Of special interest is Northcott’s elucidation, in chapter 3, of four main options in contemporary environmental ethics: the ascription of moral value to land, species, and ecosystems found in the land ethic of Aldo Leopold; the wilderness ethic exemplified in the writings of John Muir; the attempt to measure the monetary value of the various services ecosystems provide to humans, for example in the work of Robert Costanza et al.; and virtue ethics, inspired by Aristotle and more recently Alisdair MacIntyre. In each case, Northcott offers perceptive critiques, though at the end of the day he sides with virtue ethics (rightly in my view) as the most promising way forward. As he puts it, “Virtue ethics has the considerable advantage over other approaches to environmental ethics of highlighting the importance of face to face relationships of education and nurture, and of small-scale communities of place, in the formation of moral agents” (80).

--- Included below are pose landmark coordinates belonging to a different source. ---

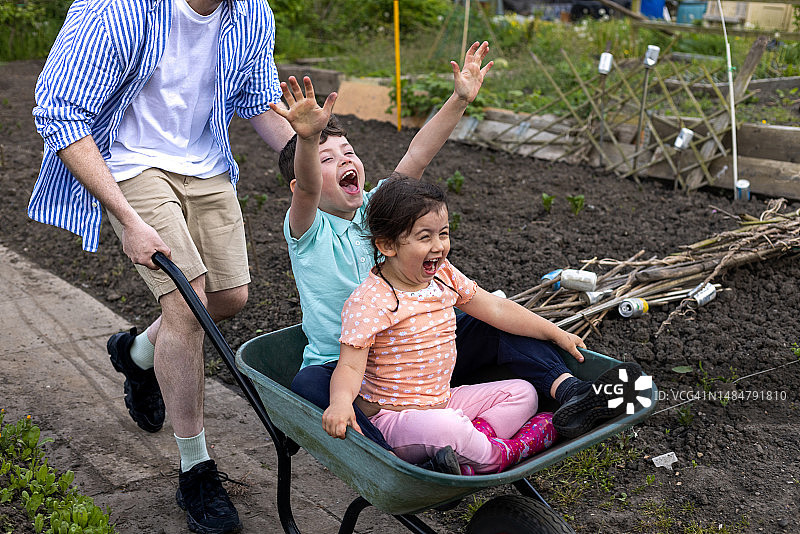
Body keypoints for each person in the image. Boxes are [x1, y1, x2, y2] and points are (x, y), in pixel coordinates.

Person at [273, 41, 639, 463]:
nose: (343, 160)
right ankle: (399, 455)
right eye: (326, 157)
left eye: (349, 152)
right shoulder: (308, 229)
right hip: (348, 367)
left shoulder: (380, 211)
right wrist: (308, 138)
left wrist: (459, 100)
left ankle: (572, 394)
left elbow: (418, 153)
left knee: (492, 321)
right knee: (309, 387)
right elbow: (310, 185)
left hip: (416, 358)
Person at [28, 1, 294, 532]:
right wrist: (125, 218)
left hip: (204, 161)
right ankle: (196, 468)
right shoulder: (118, 10)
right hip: (130, 161)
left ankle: (135, 355)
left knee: (229, 297)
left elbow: (255, 96)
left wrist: (312, 146)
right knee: (187, 303)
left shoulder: (250, 11)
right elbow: (58, 110)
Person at [324, 176, 566, 474]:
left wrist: (555, 332)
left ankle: (467, 455)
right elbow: (348, 367)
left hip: (443, 401)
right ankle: (501, 455)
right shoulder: (370, 302)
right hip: (394, 419)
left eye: (444, 233)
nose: (438, 246)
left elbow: (496, 307)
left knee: (522, 392)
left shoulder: (444, 277)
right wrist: (339, 403)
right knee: (448, 427)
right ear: (387, 245)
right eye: (425, 237)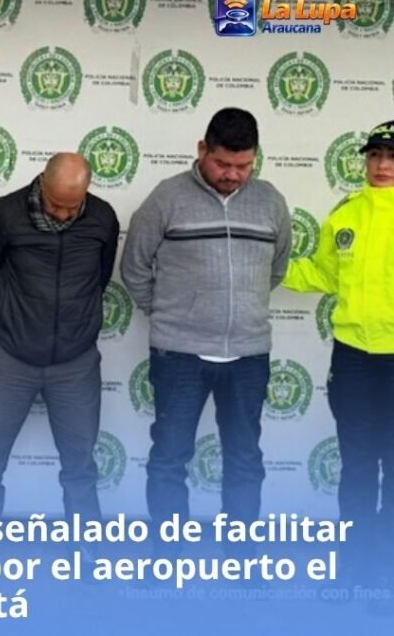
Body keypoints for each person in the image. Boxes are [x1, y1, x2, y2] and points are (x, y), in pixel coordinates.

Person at [121, 107, 291, 557]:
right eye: (222, 163)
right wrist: (171, 314)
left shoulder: (271, 201)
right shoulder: (167, 197)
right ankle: (168, 558)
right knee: (169, 459)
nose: (232, 174)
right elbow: (134, 266)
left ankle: (241, 558)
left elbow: (276, 269)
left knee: (245, 460)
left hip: (248, 354)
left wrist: (243, 306)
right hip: (180, 355)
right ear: (202, 150)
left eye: (244, 165)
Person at [0, 152, 119, 560]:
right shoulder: (4, 214)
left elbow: (100, 277)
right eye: (55, 204)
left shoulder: (103, 218)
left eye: (73, 206)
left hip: (75, 362)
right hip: (10, 358)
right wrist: (13, 317)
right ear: (42, 183)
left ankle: (86, 542)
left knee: (80, 463)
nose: (64, 214)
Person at [284, 119, 394, 585]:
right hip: (353, 360)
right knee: (357, 464)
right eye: (375, 155)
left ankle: (386, 568)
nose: (382, 165)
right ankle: (353, 563)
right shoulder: (345, 214)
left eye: (392, 157)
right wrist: (265, 266)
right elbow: (323, 274)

Northcott deepens his analysis of place and religion in the middle of the book with three case studies that illustrate, among other things, the role of religion in resistance to corporate power (chapter 4), the role of religion in the restoration of a despoiled place (chapter 5), and the role of religion in various movements for food sovereignty (chapter 6).
Northcott summarizes his prescription for what ails us by arguing that for Europeans and North Americans who have lost a sense that their dwelling places have a sacred geography, Christianity— “the dominant religion of these nations”—can be “a powerful source of redemption and repair to the pathologies of extreme mobility, placelessness, and ecological destruction that characterise contemporary life” (45). In ways very similar to what I and my co-author Brian Walsh argue in our book Beyond Homelessness: Christian Faith in a Culture of Displacement, Northcott affirms that the Christian faith has much to offer to weary postmodern nomads longing for home.
This book is not perfect. Most readers, I suspect, can find arguments to contest and claims with which to quibble. For example, is it really true that “barring national parks, it is rare to find any habitable place on that continent [the continental United States] that is not filled with the sounds of automobiles and the ugliness of freeways and neon signs, marred by concrete office blocks, strip malls or monotonous irrigators” (41)? I think not, for I have lived in and visited many habitable places in the U. S. that are not in national parks.
Despite such overgeneralizations, I hope my main conclusion is clear: Place, Ecology, and the Sacred is a stimulating and interesting read. It is also a timely book, given the environmental degradations of our age and the pressing need to find compelling reasons for a new moral geography of sustainable communities. Much more could be said about this fine book. I trust I have said enough to encourage you to read it for yourself.